**Problem:** Pull every line out of the data below and reproduce each one unchanged.

--------------------

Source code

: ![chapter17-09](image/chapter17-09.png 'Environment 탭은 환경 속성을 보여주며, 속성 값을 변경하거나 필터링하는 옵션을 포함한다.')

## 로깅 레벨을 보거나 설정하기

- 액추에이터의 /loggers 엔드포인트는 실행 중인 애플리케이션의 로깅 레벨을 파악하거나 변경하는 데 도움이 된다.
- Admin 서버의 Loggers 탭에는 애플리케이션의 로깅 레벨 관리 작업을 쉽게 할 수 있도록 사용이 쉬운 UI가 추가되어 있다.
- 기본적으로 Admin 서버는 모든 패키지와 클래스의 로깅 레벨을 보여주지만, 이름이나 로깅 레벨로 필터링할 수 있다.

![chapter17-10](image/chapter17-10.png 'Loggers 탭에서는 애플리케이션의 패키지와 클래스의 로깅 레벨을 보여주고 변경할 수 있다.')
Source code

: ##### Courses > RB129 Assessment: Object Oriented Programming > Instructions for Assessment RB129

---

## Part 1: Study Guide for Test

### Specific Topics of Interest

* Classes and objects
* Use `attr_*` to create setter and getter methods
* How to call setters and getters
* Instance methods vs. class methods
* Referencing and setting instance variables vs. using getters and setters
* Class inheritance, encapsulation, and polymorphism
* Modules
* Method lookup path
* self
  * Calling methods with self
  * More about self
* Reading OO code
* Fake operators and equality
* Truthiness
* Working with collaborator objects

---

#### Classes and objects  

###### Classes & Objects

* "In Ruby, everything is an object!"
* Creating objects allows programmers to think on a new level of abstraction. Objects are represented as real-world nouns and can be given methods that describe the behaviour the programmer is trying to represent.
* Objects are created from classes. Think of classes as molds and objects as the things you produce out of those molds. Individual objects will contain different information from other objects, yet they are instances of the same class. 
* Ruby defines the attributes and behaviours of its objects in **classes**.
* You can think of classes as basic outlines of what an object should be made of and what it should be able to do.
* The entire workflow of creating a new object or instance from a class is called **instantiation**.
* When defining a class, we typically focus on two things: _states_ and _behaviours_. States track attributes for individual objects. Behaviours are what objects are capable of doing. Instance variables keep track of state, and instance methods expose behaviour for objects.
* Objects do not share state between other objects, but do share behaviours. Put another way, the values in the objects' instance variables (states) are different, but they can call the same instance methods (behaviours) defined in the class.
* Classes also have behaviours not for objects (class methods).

--------------------

**Answer to the problem:**
Source code

: ![chapter17-09](image/chapter17-09.png 'Environment 탭은 환경 속성을 보여주며, 속성 값을 변경하거나 필터링하는 옵션을 포함한다.')

## 로깅 레벨을 보거나 설정하기

- 액추에이터의 /loggers 엔드포인트는 실행 중인 애플리케이션의 로깅 레벨을 파악하거나 변경하는 데 도움이 된다.
- Admin 서버의 Loggers 탭에는 애플리케이션의 로깅 레벨 관리 작업을 쉽게 할 수 있도록 사용이 쉬운 UI가 추가되어 있다.
- 기본적으로 Admin 서버는 모든 패키지와 클래스의 로깅 레벨을 보여주지만, 이름이나 로깅 레벨로 필터링할 수 있다.

![chapter17-10](image/chapter17-10.png 'Loggers 탭에서는 애플리케이션의 패키지와 클래스의 로깅 레벨을 보여주고 변경할 수 있다.')
Source code

: ##### Courses > RB129 Assessment: Object Oriented Programming > Instructions for Assessment RB129

---

## Part 1: Study Guide for Test

### Specific Topics of Interest

* Classes and objects
* Use `attr_*` to create setter and getter methods
* How to call setters and getters
* Instance methods vs. class methods
* Referencing and setting instance variables vs. using getters and setters
* Class inheritance, encapsulation, and polymorphism
* Modules
* Method lookup path
* self
  * Calling methods with self
  * More about self
* Reading OO code
* Fake operators and equality
* Truthiness
* Working with collaborator objects

---

#### Classes and objects  

###### Classes & Objects

* "In Ruby, everything is an object!"
* Creating objects allows programmers to think on a new level of abstraction. Objects are represented as real-world nouns and can be given methods that describe the behaviour the programmer is trying to represent.
* Objects are created from classes. Think of classes as molds and objects as the things you produce out of those molds. Individual objects will contain different information from other objects, yet they are instances of the same class. 
* Ruby defines the attributes and behaviours of its objects in **classes**.
* You can think of classes as basic outlines of what an object should be made of and what it should be able to do.
* The entire workflow of creating a new object or instance from a class is called **instantiation**.
* When defining a class, we typically focus on two things: _states_ and _behaviours_. States track attributes for individual objects. Behaviours are what objects are capable of doing. Instance variables keep track of state, and instance methods expose behaviour for objects.
* Objects do not share state between other objects, but do share behaviours. Put another way, the values in the objects' instance variables (states) are different, but they can call the same instance methods (behaviours) defined in the class.
* Classes also have behaviours not for objects (class methods).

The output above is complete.